## Activity
The answer should match the entries that follow exactly, except that no image appears in it.

## Task material

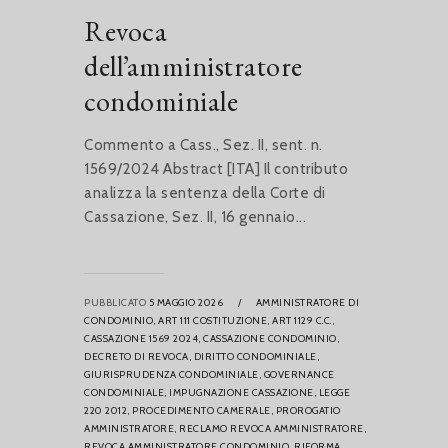
Revoca
dell’amministratore
condominiale
Commento a Cass., Sez. II, sent. n.
1569/2024 Abstract [ITA] Il contributo
analizza la sentenza della Corte di
Cassazione, Sez. II, 16 gennaio...
PUBBLICATO
5 MAGGIO 2026
/
AMMINISTRATORE DI
CONDOMINIO,
ART 111 COSTITUZIONE,
ART 1129 C.C.,
CASSAZIONE 1569 2024,
CASSAZIONE CONDOMINIO,
DECRETO DI REVOCA,
DIRITTO CONDOMINIALE,
GIURISPRUDENZA CONDOMINIALE,
GOVERNANCE
CONDOMINIALE,
IMPUGNAZIONE CASSAZIONE,
LEGGE
220 2012,
PROCEDIMENTO CAMERALE,
PROROGATIO
AMMINISTRATORE,
RECLAMO REVOCA AMMINISTRATORE,
REVOCA AMMINISTRATORE CONDOMINIO,
RIFORMA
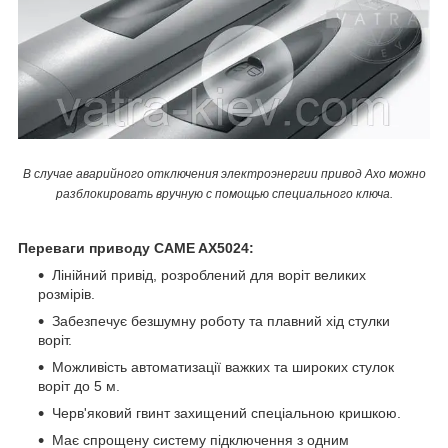
В случае аварийного отключения электроэнергии привод Axo можно
разблокировать вручную с помощью специального ключа.
Переваги приводу CAME AX5024:
Лінійний привід, розроблений для воріт великих
розмірів.
Забезпечує безшумну роботу та плавний хід стулки
воріт.
Можливість автоматизації важких та широких стулок
воріт до 5 м.
Черв'яковий гвинт захищений спеціальною кришкою.
Має спрощену систему підключення з одним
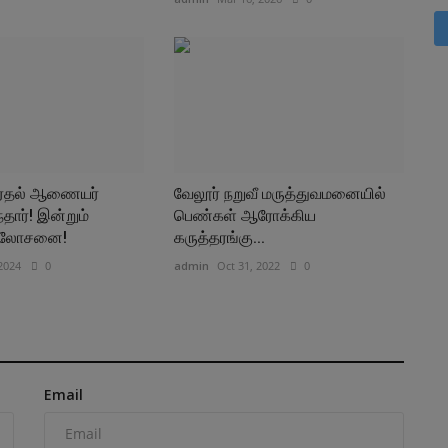
்தல் ஆணையர்
வேலூர் நறுவீ மருத்துவமனையில்
ார்! இன்றும்
பெண்கள் ஆரோக்கிய
 ஆலோசனை!
கருத்தரங்கு...
2024
0
admin
Oct 31, 2022
0
Email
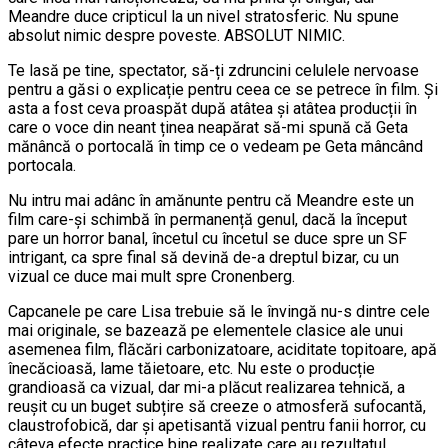
Meandre duce cripticul la un nivel stratosferic. Nu spune
absolut nimic despre poveste. ABSOLUT NIMIC.
Te lasă pe tine, spectator, să-ți zdruncini celulele nervoase
pentru a găsi o explicație pentru ceea ce se petrece în film. Și
asta a fost ceva proaspăt după atâtea și atâtea producții în
care o voce din neant ținea neapărat să-mi spună că Geta
mănâncă o portocală în timp ce o vedeam pe Geta mâncând
portocala.
Nu intru mai adânc în amănunte pentru că Meandre este un
film care-și schimbă în permanență genul, dacă la început
pare un horror banal, încetul cu încetul se duce spre un SF
intrigant, ca spre final să devină de-a dreptul bizar, cu un
vizual ce duce mai mult spre Cronenberg.
Capcanele pe care Lisa trebuie să le învingă nu-s dintre cele
mai originale, se bazează pe elementele clasice ale unui
asemenea film, flăcări carbonizatoare, aciditate topitoare, apă
înecăcioasă, lame tăietoare, etc. Nu este o producție
grandioasă ca vizual, dar mi-a plăcut realizarea tehnică, a
reușit cu un buget subțire să creeze o atmosferă sufocantă,
claustrofobică, dar și apetisantă vizual pentru fanii horror, cu
câteva efecte practice bine realizate care au rezultatul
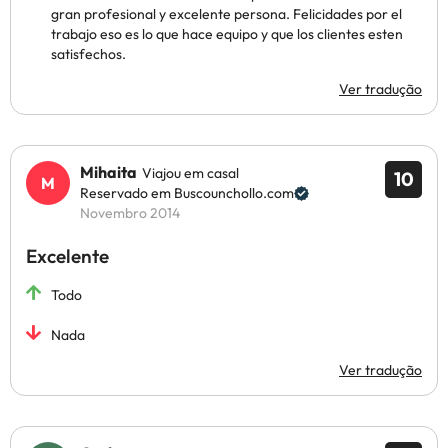
gran profesional y excelente persona. Felicidades por el
trabajo eso es lo que hace equipo y que los clientes esten
satisfechos.
Ver tradução
Mihaita
Viajou em casal
10
Reservado em Buscounchollo.com
Novembro 2014
Excelente
Todo
Nada
Ver tradução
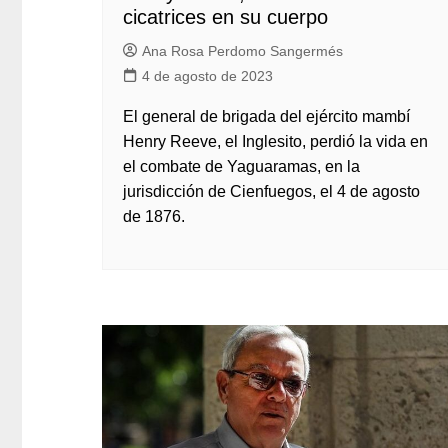
cicatrices en su cuerpo
Ana Rosa Perdomo Sangermés
4 de agosto de 2023
El general de brigada del ejército mambí
Henry Reeve, el Inglesito, perdió la vida en
el combate de Yaguaramas, en la
jurisdicción de Cienfuegos, el 4 de agosto
de 1876.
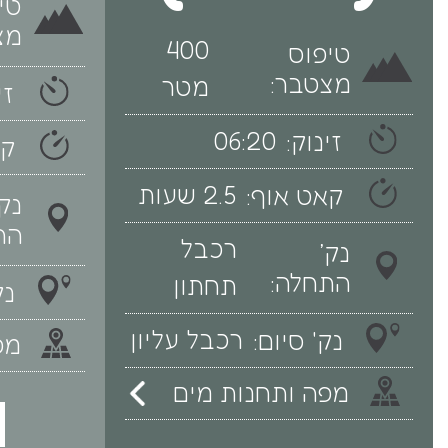
טי
מצ
400
טיפוס
מצטבר:
מטר
זי
06:20
זינוק:
קא
2.5 שעות
קאט אוף:
נק׳
הת
רכבל
נק׳
התחלה:
תחתון
נק
רכבל עליון
נק' סיום:
מפה
מפה ותחנות מים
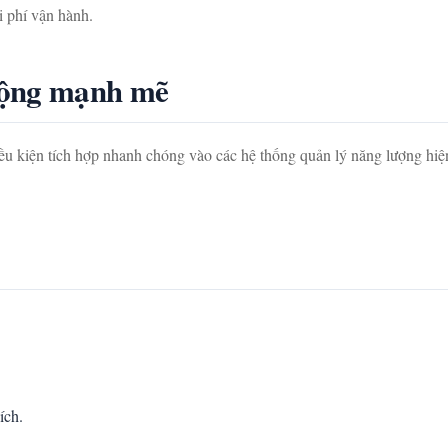
i phí vận hành.
rộng mạnh mẽ
iều kiện tích hợp nhanh chóng vào các hệ thống quản lý năng lượ
ích.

## Exercise solution
Revoca
dell’amministratore
condominiale
Commento a Cass., Sez. II, sent. n.
1569/2024 Abstract [ITA] Il contributo
analizza la sentenza della Corte di
Cassazione, Sez. II, 16 gennaio...
PUBBLICATO
5 MAGGIO 2026
/
AMMINISTRATORE DI
CONDOMINIO,
ART 111 COSTITUZIONE,
ART 1129 C.C.,
CASSAZIONE 1569 2024,
CASSAZIONE CONDOMINIO,
DECRETO DI REVOCA,
DIRITTO CONDOMINIALE,
GIURISPRUDENZA CONDOMINIALE,
GOVERNANCE
CONDOMINIALE,
IMPUGNAZIONE CASSAZIONE,
LEGGE
220 2012,
PROCEDIMENTO CAMERALE,
PROROGATIO
AMMINISTRATORE,
RECLAMO REVOCA AMMINISTRATORE,
REVOCA AMMINISTRATORE CONDOMINIO,
RIFORMA
В случае аварийного отключения электроэнергии привод Axo можно
разблокировать вручную с помощью специального ключа.
Переваги приводу CAME AX5024:
Лінійний привід, розроблений для воріт великих
розмірів.
Забезпечує безшумну роботу та плавний хід стулки
воріт.
Можливість автоматизації важких та широких стулок
воріт до 5 м.
Черв'яковий гвинт захищений спеціальною кришкою.
Має спрощену систему підключення з одним
்தல் ஆணையர்
வேலூர் நறுவீ மருத்துவமனையில்
ார்! இன்றும்
பெண்கள் ஆரோக்கிய
 ஆலோசனை!
கருத்தரங்கு...
2024
0
admin
Oct 31, 2022
0
Email
Meandre duce cripticul la un nivel stratosferic. Nu spune
absolut nimic despre poveste. ABSOLUT NIMIC.
Te lasă pe tine, spectator, să-ți zdruncini celulele nervoase
pentru a găsi o explicație pentru ceea ce se petrece în film. Și
asta a fost ceva proaspăt după atâtea și atâtea producții în
care o voce din neant ținea neapărat să-mi spună că Geta
mănâncă o portocală în timp ce o vedeam pe Geta mâncând
portocala.
Nu intru mai adânc în amănunte pentru că Meandre este un
film care-și schimbă în permanență genul, dacă la început
pare un horror banal, încetul cu încetul se duce spre un SF
intrigant, ca spre final să devină de-a dreptul bizar, cu un
vizual ce duce mai mult spre Cronenberg.
Capcanele pe care Lisa trebuie să le învingă nu-s dintre cele
mai originale, se bazează pe elementele clasice ale unui
asemenea film, flăcări carbonizatoare, aciditate topitoare, apă
înecăcioasă, lame tăietoare, etc. Nu este o producție
grandioasă ca vizual, dar mi-a plăcut realizarea tehnică, a
reușit cu un buget subțire să creeze o atmosferă sufocantă,
claustrofobică, dar și apetisantă vizual pentru fanii horror, cu
câteva efecte practice bine realizate care au rezultatul
gran profesional y excelente persona. Felicidades por el
trabajo eso es lo que hace equipo y que los clientes esten
satisfechos.
Ver tradução
Mihaita
Viajou em casal
10
Reservado em Buscounchollo.com
Novembro 2014
Excelente
Todo
Nada
Ver tradução
cicatrices en su cuerpo
Ana Rosa Perdomo Sangermés
4 de agosto de 2023
El general de brigada del ejército mambí
Henry Reeve, el Inglesito, perdió la vida en
el combate de Yaguaramas, en la
jurisdicción de Cienfuegos, el 4 de agosto
de 1876.
טי
מצ
400
טיפוס
מצטבר:
מטר
זי
06:20
זינוק:
קא
2.5 שעות
קאט אוף:
נק׳
הת
רכבל
נק׳
התחלה:
תחתון
נק
רכבל עליון
נק' סיום:
מפה
מפה ותחנות מים
i phí vận hành.
rộng mạnh mẽ
iều kiện tích hợp nhanh chóng vào các hệ thống quản lý năng lượ
ích.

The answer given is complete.